**WORK TO COMPLETE:**
(1) Name each stage of the discovery pipeline that the symbolic regression text lays out.
(2) Reproduce the portion of the symbolic regression text starting at "Symbolic regression (SR)" and ending at "integrated, and falsified.".

**SOURCE EXTRACT:**
<<<<
This is not a secondary concern. In domains where interpretation constitutes part of scientific validation — quantitative finance, computational chemistry, fluid dynamics — the inability to explain a model is equivalent to an incomplete proof.

Symbolic regression as a principled alternative

Symbolic regression (SR) differs fundamentally from parametric regression. Rather than fitting the coefficients of a predefined functional form, SR searches the space of mathematical expressions directly, treating both the structure and the parameters of the model as free variables. The objective is to identify an expression of the form:

y = f(x₁, x₂, …, xₙ)

where f is constructed from primitive operations (addition, multiplication, exponentiation, trigonometric functions, etc.) and where the search is guided by a Pareto-optimal trade-off between predictive accuracy and symbolic complexity. This is sometimes referred to as the Occam's Razor principle instantiated algorithmically.

The output is not a learned weight vector, but an explicit, human-readable mathematical expression that can be inspected, differentiated, integrated, and falsified.

High-fidelity simulation as a controlled data source

In many scientific applications, empirical data are scarce, noisy, or confounded by measurement artefacts. A robust SR pipeline therefore typically begins with the construction of a high-fidelity simulation environment that maps the relevant state space of the system under study. This serves two purposes:

It allows systematic exploration of parameter regimes that may be experimentally inaccessible.
It provides a ground-truth reference against which recovered symbolic expressions can be validated rigorously.

At ActarusLab we employ simulation frameworks such as QuTiP for quantum dynamics, Monte Carlo samplers for stochastic systems, and custom CFD integrators for continuum problems, generating datasets that can span hundreds of thousands of distinct system states.

The discovery pipeline: three operational stages

1. Data generation and preprocessing — Raw data from simulations or experimental sources are cleaned, normalised, and stratified. Feature engineering is kept minimal to avoid injecting domain bias into the symbolic search.

2. Symbolic search — SR algorithms (PySR, SINDy) are applied to scan the space of candidate mathematical expressions. The search is parallelised across expression complexity levels and evaluated against held-out data.

3. Pareto selection and validation — Candidate expressions on the complexity–accuracy Pareto front are subjected to out-of-fold validation on unseen data partitions. Only expressions that demonstrate stability across folds and distributional shifts are retained.

A concrete illustration

As a simplified illustration, a symbolic search applied to a physical dynamical system might recover an expression of the form:

y = 0.83x² + 1.2e^−0.4t

The significance of such a result lies not in its formal complexity, but in what it enables:

The expression can be analytically differentiated to identify critical points.
>>>>
**Stored records:**
<<<<
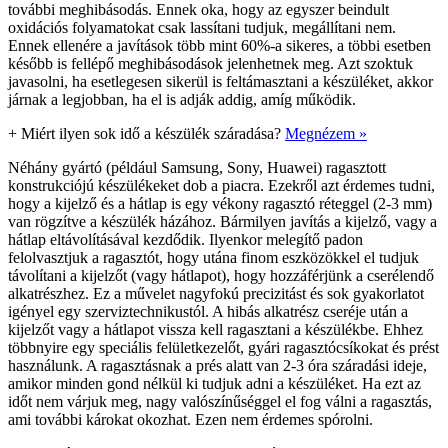
további meghibásodás. Ennek oka, hogy az egyszer beindult
oxidációs folyamatokat csak lassítani tudjuk, megállítani nem.
Ennek ellenére a javítások több mint 60%-a sikeres, a többi esetben
később is fellépő meghibásodások jelenhetnek meg. Azt szoktuk
javasolni, ha esetlegesen sikerül is feltámasztani a készüléket, akkor
járnak a legjobban, ha el is adják addig, amíg működik.
+
Miért ilyen sok idő a készülék száradása?
Megnézem »
Néhány gyártó (például Samsung, Sony, Huawei) ragasztott
konstrukciójú készülékeket dob a piacra. Ezekről azt érdemes tudni,
hogy a kijelző és a hátlap is egy vékony ragasztó réteggel (2-3 mm)
van rögzítve a készülék házához. Bármilyen javítás a kijelző, vagy a
hátlap eltávolításával kezdődik. Ilyenkor melegítő padon
felolvasztjuk a ragasztót, hogy utána finom eszközökkel el tudjuk
távolítani a kijelzőt (vagy hátlapot), hogy hozzáférjünk a cserélendő
alkatrészhez. Ez a művelet nagyfokú precizitást és sok gyakorlatot
igényel egy szerviztechnikustól. A hibás alkatrész cseréje után a
kijelzőt vagy a hátlapot vissza kell ragasztani a készülékbe. Ehhez
többnyire egy speciális felületkezelőt, gyári ragasztócsíkokat és prést
használunk. A ragasztásnak a prés alatt van 2-3 óra száradási ideje,
amikor minden gond nélkül ki tudjuk adni a készüléket. Ha ezt az
időt nem várjuk meg, nagy valószínűséggel el fog válni a ragasztás,
ami további károkat okozhat. Ezen nem érdemes spórolni.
>>>>
**ANSWERS TO EACH TASK:**
(1)
1. Data generation and preprocessing
2. Symbolic search
3. Pareto selection and validation

(2)
Symbolic regression (SR) differs fundamentally from parametric regression. Rather than fitting the coefficients of a predefined functional form, SR searches the space of mathematical expressions directly, treating both the structure and the parameters of the model as free variables. The objective is to identify an expression of the form:

y = f(x₁, x₂, …, xₙ)

where f is constructed from primitive operations (addition, multiplication, exponentiation, trigonometric functions, etc.) and where the search is guided by a Pareto-optimal trade-off between predictive accuracy and symbolic complexity. This is sometimes referred to as the Occam's Razor principle instantiated algorithmically.

The output is not a learned weight vector, but an explicit, human-readable mathematical expression that can be inspected, differentiated, integrated, and falsified.